§ **Request**
Copy the rows below word for word, from the line that contains "pose: elev=289.9 azim=60.1" through the line that contains "Dot at: (176, 296)", keeping both of those lines. Omit the pictures.

[Stored entries]
_ _ _ _ _ _ _

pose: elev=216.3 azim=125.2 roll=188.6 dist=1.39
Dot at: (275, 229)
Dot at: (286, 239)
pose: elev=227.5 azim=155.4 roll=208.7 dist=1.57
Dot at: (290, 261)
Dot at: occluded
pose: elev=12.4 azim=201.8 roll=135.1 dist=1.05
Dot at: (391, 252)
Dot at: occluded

_ _ _ _ _ _ _

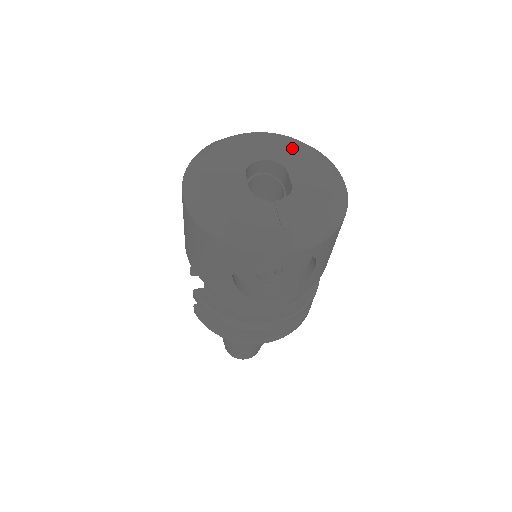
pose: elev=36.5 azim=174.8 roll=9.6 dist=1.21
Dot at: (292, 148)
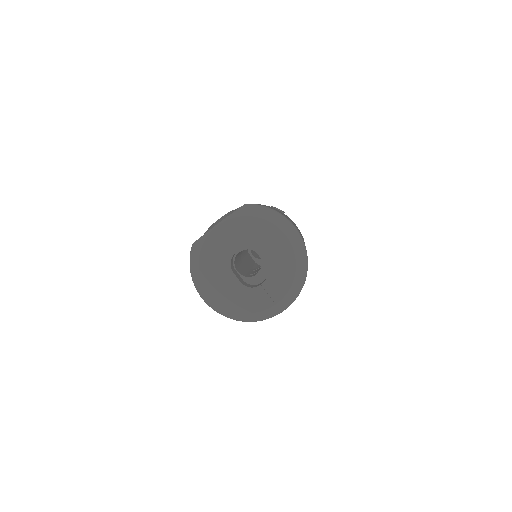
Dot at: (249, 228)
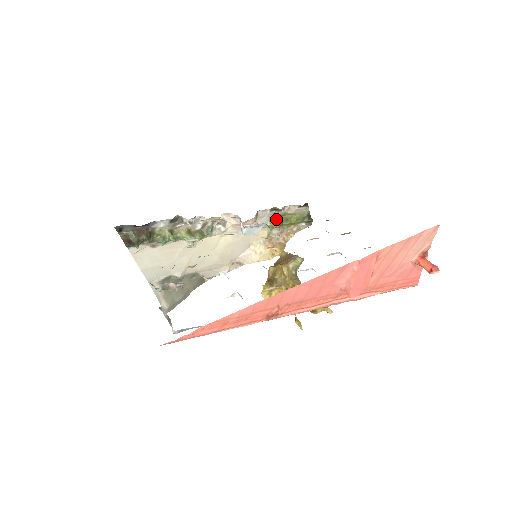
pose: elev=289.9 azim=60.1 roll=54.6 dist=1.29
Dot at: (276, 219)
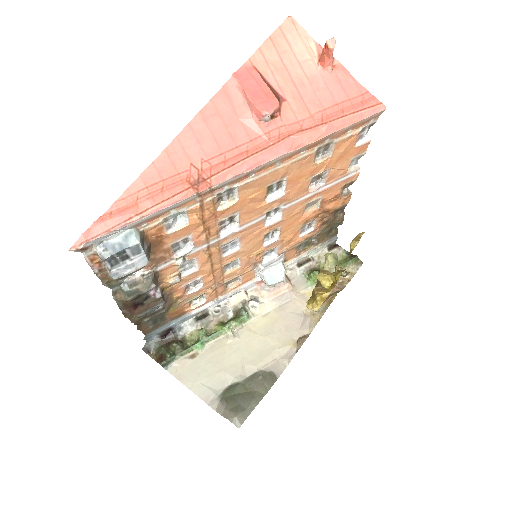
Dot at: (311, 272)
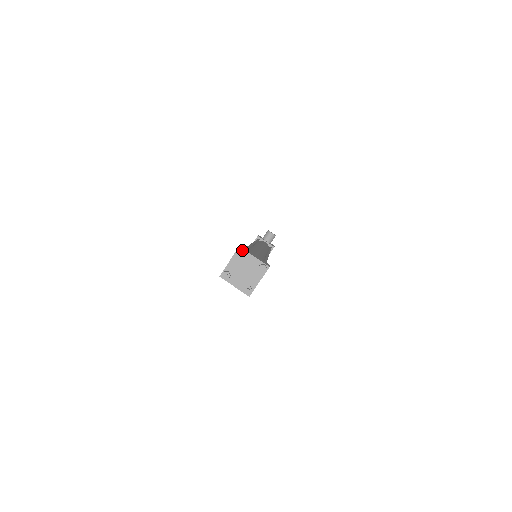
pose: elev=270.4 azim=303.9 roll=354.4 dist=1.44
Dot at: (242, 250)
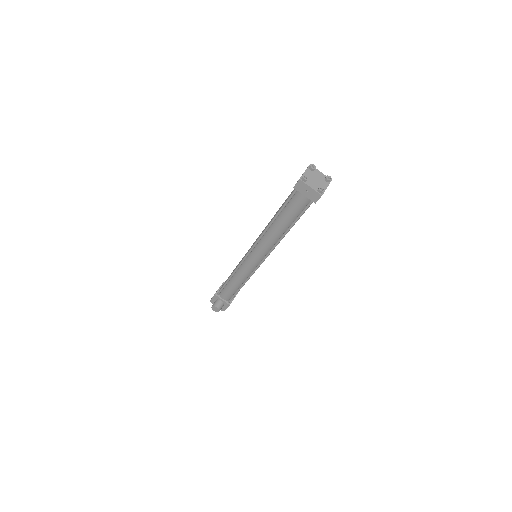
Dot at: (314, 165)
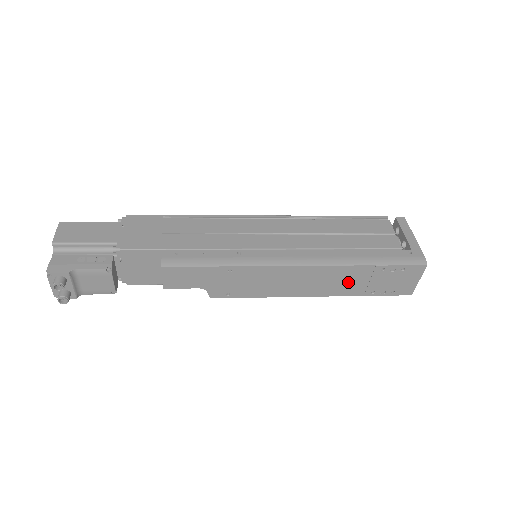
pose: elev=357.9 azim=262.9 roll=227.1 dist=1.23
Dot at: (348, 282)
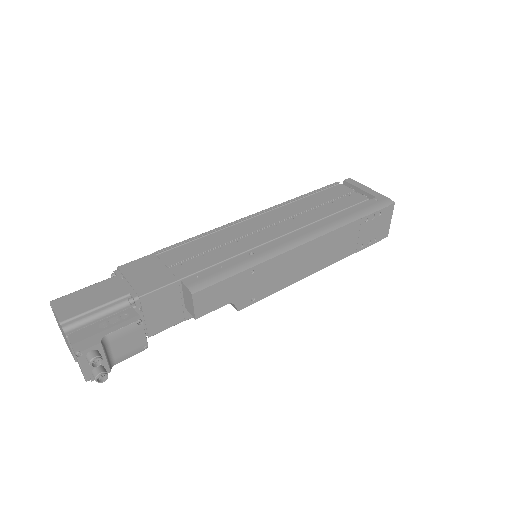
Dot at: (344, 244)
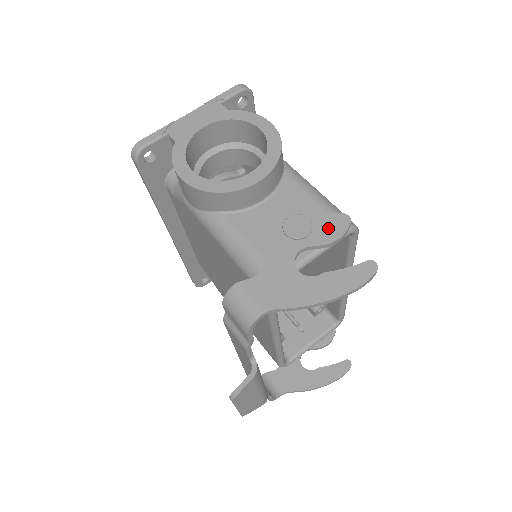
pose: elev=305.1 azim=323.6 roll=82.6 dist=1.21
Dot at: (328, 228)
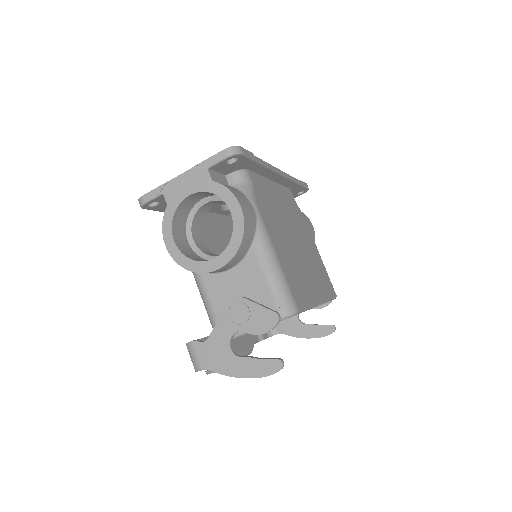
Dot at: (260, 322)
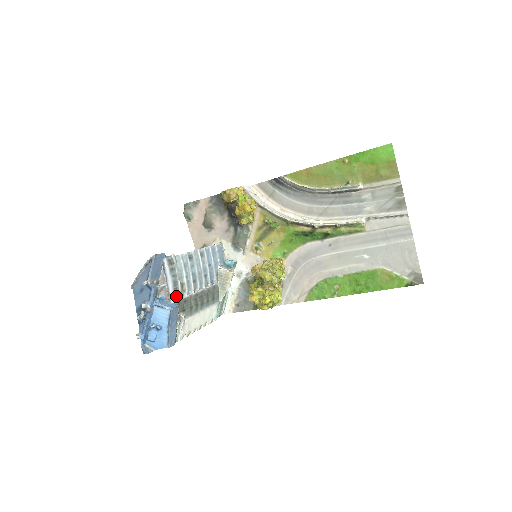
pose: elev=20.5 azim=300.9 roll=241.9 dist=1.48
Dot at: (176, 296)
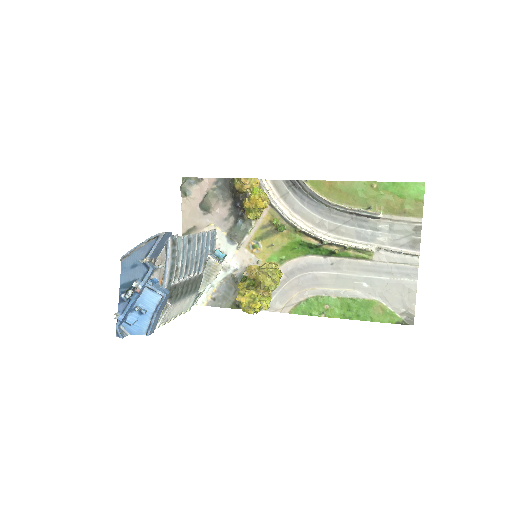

_ _ _ _ _ _ _

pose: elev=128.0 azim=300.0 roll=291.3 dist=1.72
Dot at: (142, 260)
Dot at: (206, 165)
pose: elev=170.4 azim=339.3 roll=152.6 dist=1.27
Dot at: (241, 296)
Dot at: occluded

_ _ _ _ _ _ _

§ **Exercise output**
pose: elev=289.9 azim=60.1 roll=54.6 dist=1.29
Dot at: (276, 219)
Dot at: (311, 272)
pose: elev=270.4 azim=303.9 roll=354.4 dist=1.44
Dot at: (242, 250)
Dot at: (314, 165)
pose: elev=357.9 azim=262.9 roll=227.1 dist=1.23
Dot at: (348, 282)
Dot at: (344, 244)
pose: elev=305.1 azim=323.6 roll=82.6 dist=1.21
Dot at: (328, 228)
Dot at: (260, 322)
pose: elev=20.5 azim=300.9 roll=241.9 dist=1.48
Dot at: (176, 296)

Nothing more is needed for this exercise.